Quando um dente não possui estrutura suficiente para suportar restaurações em resina composta, está recomendada a colocação de coroas de aço pré-formadas, que promovem a cobertura total do dente, previnem a perda dentária, auxiliam no controlo da sensibilidade dentária e na manutenção da dimensão vertical, não requerendo muito tempo a sua colocação7. Por outro lado, no caso de dentes anteriores completamente erupcionados, pode ser considerada a colocação de facetas potencialmente com elevada durabilidade, não havendo ainda, contudo, estudos que o comprovem22.
Em dentes com grande comprometimento, quando a restauração não é possível, torna-se necessário considerar a extração. Neste caso, é importante averiguar a possibilidade de ocorrência de futuras complicações de caráter ortodôntico23,24. Caso a condição ortodôntica seja favorável, segundo William7, a idade ideal para a extração dos dentes afetados será entre os 8 anos e meio e os 9 anos.

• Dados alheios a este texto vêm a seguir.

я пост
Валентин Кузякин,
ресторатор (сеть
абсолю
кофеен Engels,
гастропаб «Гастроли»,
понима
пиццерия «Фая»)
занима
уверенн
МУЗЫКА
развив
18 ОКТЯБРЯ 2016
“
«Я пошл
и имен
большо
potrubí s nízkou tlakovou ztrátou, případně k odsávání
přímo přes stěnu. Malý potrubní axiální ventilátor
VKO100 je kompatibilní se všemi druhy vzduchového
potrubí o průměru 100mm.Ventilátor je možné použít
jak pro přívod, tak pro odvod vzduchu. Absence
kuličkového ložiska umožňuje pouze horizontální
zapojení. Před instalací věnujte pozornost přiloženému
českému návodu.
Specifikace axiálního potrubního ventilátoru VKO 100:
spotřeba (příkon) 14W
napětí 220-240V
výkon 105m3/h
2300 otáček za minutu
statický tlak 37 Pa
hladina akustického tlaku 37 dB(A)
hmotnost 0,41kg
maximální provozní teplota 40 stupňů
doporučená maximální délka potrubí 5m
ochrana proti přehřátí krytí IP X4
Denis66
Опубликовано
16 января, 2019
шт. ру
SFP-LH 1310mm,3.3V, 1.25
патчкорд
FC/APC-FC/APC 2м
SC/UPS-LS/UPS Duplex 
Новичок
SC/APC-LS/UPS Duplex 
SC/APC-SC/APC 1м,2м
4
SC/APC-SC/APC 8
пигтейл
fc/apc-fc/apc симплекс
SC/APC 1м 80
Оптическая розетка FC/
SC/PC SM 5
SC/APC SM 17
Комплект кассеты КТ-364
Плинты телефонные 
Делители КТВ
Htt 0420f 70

A decisão de extrair ou restaurar os dentes afetados deve ser baseada na idade do paciente, no número de dentes envolvidos, na sua vitalidade, na possibilidade de realizar a sua restauração, no número de dentes que apresentam sintomatologia, na cooperação do paciente e na fase de erupção em que se encontra o dente17,23–25.
Está descrita uma maior dificuldade na obtenção de bons níveis de anestesia local neste tipo de dentes, que pode refletir-se numa falta de cooperação e na consequente maior dificuldade no seu tratamento4,26.
ConclusõesA HIM permanece ainda uma entidade relativamente desconhecida e de etiologia não totalmente definida, pois a falta de evidência na literatura não permite estabelecer os fatores etiológicos desta doença de forma clara. Pode, com base na literatura analisada, concluir-se que a HIM terá uma origem multifatorial, sendo mais comum nas crianças com nascimento pré-termo e naquelas que contraíram doenças da infância durante os primeiros 3 anos de vida. É importante, assim, que esta patologia seja reconhecida universalmente com o estabelecimento de critérios de diagnóstico bem definidos, sem os quais qualquer investigação ficará comprometida.
O mapeamento da prevalência é também imperativo, com populações representativas e estudos validados pelo uso de métodos padronizados para as fotografias intraorais, que foi apontado como útil em estudos epidemiológicos de defeitos do esmalte.
As crianças afetadas com HIM exibem com maior frequência problemas de comportamento, medo e ansiedade. Tais complicações estarão provavelmente relacionadas com repetidos episódios de dor durante a execução dos tratamentos dentários, ou durante a sua tentativa de realização, uma vez que, em muitas crianças, a anestesia local não proporciona um bloqueio adequado das estruturas nervosas que permita a ausência total de dor durante a realização dos tratamentos dentários. Desta forma, o paciente com HIM deve frequentar o Médico Dentista com relativa periodicidade, o qual deve implementar medidas de higiene oral rigorosas e eficazes.
Todas a crianças com HIM devem ser consideradas pacientes com alto risco de desenvolvimento de cárie dentária, devendo, por isso, ser monitorizadas frequentemente, com uma abordagem cuidadosa, de forma a conseguir-se uma boa colaboração.
Conflito de interessesOs autores declaram não haver conflito de interesses.